* [PROBLEM TO WORK ON] Return only those lines of the listing that hold the word "créditos".

* [GIVEN DATA]
§ §

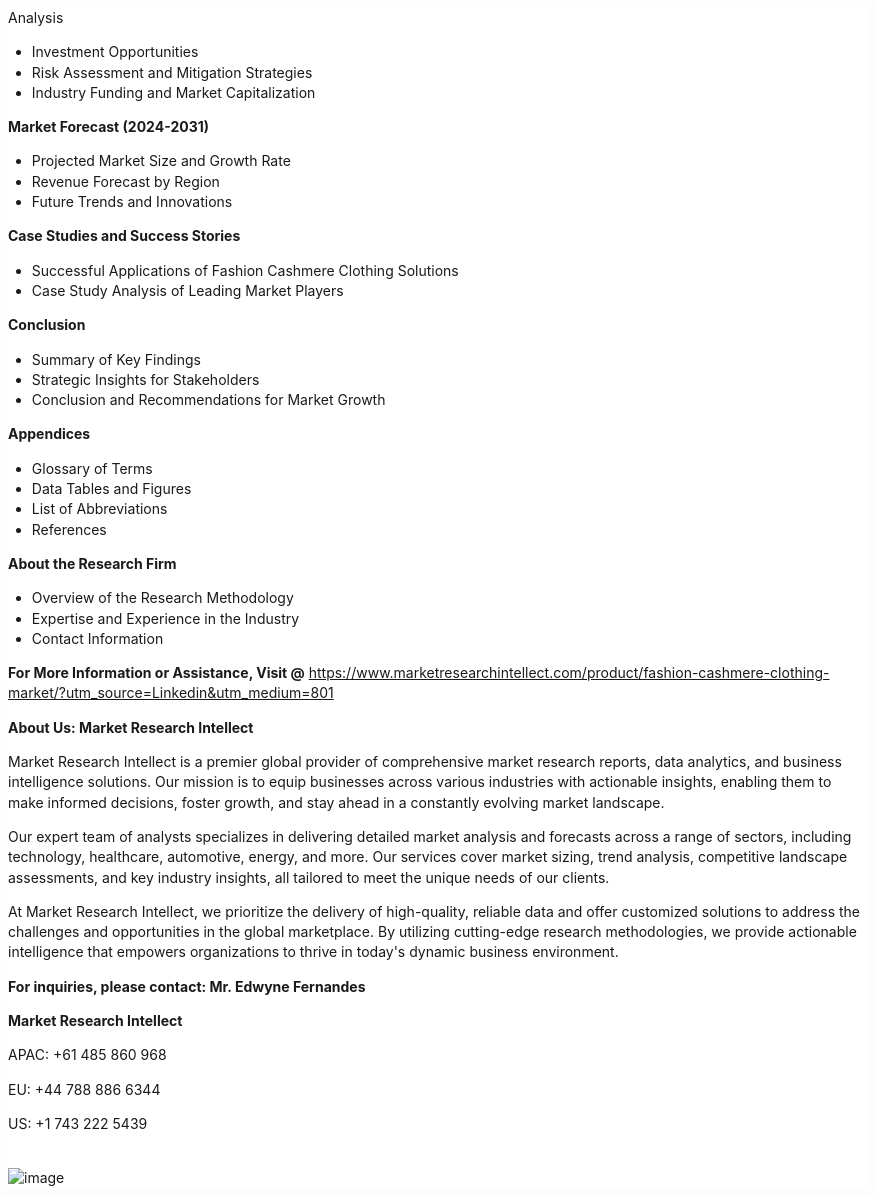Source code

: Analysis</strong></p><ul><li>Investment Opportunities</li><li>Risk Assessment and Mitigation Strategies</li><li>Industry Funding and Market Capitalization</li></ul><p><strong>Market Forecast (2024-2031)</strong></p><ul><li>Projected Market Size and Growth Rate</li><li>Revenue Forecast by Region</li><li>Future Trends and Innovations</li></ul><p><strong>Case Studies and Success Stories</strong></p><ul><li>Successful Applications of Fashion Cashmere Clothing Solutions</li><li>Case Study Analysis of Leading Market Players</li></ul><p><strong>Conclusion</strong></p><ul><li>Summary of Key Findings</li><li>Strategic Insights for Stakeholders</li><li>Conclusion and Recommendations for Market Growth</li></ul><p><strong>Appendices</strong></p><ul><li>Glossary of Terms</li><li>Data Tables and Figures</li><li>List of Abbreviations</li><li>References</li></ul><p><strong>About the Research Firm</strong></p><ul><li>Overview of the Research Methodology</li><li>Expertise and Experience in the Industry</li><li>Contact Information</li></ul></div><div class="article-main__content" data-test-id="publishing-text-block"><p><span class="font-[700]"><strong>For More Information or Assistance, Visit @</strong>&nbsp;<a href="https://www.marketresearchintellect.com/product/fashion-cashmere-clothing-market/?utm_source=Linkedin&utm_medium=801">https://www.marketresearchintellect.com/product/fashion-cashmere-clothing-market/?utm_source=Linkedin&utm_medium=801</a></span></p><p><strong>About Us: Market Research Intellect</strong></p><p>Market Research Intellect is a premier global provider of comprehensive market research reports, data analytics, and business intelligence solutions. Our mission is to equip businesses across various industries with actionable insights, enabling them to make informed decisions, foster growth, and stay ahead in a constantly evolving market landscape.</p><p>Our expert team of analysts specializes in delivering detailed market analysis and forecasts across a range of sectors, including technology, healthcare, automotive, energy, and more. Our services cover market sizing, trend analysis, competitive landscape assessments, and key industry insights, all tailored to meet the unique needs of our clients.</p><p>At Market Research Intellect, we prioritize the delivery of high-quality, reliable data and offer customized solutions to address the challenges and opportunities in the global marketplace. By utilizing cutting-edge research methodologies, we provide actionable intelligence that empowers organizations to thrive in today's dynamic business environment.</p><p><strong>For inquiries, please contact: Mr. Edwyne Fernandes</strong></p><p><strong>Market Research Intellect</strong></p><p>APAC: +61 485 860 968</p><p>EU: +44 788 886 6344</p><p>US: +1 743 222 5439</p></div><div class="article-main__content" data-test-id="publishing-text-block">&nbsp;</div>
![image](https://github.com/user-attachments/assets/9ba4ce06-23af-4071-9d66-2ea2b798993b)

§ §

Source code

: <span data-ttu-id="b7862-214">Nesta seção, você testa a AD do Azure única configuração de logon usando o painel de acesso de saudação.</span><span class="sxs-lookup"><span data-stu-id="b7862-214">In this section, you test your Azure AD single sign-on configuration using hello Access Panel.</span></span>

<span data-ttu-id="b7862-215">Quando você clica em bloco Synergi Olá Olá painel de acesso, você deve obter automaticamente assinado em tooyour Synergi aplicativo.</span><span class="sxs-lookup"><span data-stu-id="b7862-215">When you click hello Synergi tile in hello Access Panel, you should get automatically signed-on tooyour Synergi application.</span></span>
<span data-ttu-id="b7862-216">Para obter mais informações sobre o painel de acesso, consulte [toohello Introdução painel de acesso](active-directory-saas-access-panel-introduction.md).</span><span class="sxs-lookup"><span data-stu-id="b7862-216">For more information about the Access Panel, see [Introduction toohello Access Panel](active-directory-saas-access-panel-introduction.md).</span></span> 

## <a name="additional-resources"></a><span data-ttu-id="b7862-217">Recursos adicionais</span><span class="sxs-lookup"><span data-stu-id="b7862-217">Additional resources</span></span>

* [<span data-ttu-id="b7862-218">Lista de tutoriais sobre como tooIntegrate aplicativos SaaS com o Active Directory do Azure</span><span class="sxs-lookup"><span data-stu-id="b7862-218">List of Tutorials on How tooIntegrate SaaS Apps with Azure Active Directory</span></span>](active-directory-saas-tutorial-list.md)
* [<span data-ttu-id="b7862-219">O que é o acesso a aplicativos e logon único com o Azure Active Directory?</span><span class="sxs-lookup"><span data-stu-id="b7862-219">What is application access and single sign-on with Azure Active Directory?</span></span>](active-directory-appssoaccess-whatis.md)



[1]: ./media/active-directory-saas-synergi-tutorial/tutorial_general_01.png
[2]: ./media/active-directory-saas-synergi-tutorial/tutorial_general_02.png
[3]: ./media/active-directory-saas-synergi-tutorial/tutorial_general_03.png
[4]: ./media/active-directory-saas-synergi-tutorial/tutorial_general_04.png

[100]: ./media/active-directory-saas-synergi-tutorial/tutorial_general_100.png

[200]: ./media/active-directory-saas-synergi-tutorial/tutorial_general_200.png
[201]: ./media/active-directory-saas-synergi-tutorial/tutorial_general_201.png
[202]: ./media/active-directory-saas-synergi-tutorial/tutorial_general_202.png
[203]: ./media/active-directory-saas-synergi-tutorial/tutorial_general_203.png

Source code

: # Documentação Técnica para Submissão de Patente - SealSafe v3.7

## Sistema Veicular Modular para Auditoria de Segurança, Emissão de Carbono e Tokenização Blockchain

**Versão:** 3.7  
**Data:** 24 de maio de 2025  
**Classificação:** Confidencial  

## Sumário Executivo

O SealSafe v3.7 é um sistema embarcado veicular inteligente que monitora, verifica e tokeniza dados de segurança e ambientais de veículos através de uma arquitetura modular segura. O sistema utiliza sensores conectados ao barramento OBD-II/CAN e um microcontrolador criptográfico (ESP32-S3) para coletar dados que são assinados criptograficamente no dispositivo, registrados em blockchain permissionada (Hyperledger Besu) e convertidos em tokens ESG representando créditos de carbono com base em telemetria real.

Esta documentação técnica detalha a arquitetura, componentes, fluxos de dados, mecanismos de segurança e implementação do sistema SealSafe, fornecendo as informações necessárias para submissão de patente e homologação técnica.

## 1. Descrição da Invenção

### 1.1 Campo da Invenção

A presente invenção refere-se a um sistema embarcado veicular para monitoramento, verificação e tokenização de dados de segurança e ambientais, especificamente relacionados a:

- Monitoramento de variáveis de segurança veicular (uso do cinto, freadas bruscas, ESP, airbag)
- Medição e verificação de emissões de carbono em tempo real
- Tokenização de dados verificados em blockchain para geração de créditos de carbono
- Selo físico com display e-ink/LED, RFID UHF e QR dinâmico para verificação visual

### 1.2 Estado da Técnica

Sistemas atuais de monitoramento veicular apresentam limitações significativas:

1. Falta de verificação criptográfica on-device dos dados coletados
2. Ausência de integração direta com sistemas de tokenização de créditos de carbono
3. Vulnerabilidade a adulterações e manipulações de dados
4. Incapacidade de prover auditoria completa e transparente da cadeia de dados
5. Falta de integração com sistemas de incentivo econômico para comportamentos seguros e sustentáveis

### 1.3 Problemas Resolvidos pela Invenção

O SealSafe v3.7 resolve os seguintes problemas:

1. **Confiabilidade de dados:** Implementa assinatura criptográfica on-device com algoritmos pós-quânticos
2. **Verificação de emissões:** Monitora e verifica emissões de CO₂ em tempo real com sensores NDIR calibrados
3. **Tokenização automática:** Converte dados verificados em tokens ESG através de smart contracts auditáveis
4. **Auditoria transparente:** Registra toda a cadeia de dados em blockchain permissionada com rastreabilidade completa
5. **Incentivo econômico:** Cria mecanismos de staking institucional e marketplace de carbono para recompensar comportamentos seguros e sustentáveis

§ §

* [TASK RESULT]
O SealSafe v3.7 é um sistema embarcado veicular inteligente que monitora, verifica e tokeniza dados de segurança e ambientais de veículos através de uma arquitetura modular segura. O sistema utiliza sensores conectados ao barramento OBD-II/CAN e um microcontrolador criptográfico (ESP32-S3) para coletar dados que são assinados criptograficamente no dispositivo, registrados em blockchain permissionada (Hyperledger Besu) e convertidos em tokens ESG representando créditos de carbono com base em telemetria real.
- Tokenização de dados verificados em blockchain para geração de créditos de carbono
2. Ausência de integração direta com sistemas de tokenização de créditos de carbono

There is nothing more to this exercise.